James: I think it ran its course. The two years that we had in Santa Monica, in the hotel–I remember when we shut that down. That was right after Wii, that trade show. That didn’t work very well, and so we brought E3 back. But eventually the industry evolved past the cost to go to an E3. A lot of companies just didn’t want to spend the money to be there. It withered. It wasn’t a crash. It just drifted away.

GamesBeat: Was there a favorite show for you, and a favorite DICE as well? The most memorable event?

James: As far as E3 goes, I think my favorite one was the Zelda booth. Just because it was so much fun to work on that. Maybe the second-favorite was when we introduced Episode I Racer. I built a full-size podracer. Spielberg came into the booth. I have this great picture of him, me, and Miyamoto. Those two were fun for me because I got to go play in some cool shops and build some really cool stuff.

GamesBeat: I think back to a lot of moments with Mr. Iwata. There was one show where Kaz Hirai got up at his press conference and said, “The console wars are over.” I went over to interview Mr. Iwata and he said, “That was so arrogant.”

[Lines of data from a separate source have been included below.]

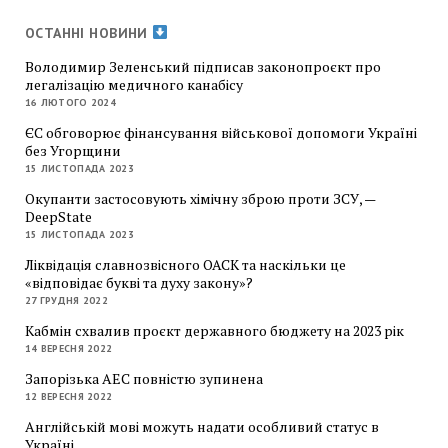
ОСТАННІ НОВИНИ
Володимир Зеленський підписав законопроєкт про
легалізацію медичного канабісу
16 ЛЮТОГО 2024
ЄС обговорює фінансування військової допомоги Україні
без Угорщини
15 ЛИСТОПАДА 2023
Окупанти застосовують хімічну зброю проти ЗСУ, —
DeepState
15 ЛИСТОПАДА 2023
Ліквідація славнозвісного ОАСК та наскільки це
«відповідає букві та духу закону»?
27 ГРУДНЯ 2022
Кабмін схвалив проєкт державного бюджету на 2023 рік
14 ВЕРЕСНЯ 2022
Запорізька АЕС повністю зупинена
12 ВЕРЕСНЯ 2022
Англійській мові можуть надати особливий статус в
Україні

James: I have to tell you, I worked for–let’s see. One, two, three, four, five different presidents or CEOs. They were all unique. I loved working with every one of them, because they were all able to teach me something completely different than the last person I’d worked for. Again, it’s one of the reasons I stayed with the company so long. The management of the company was great to work with. They were all really smart people. The love of my life was working at Nintendo and working in this industry. It was just so much fun.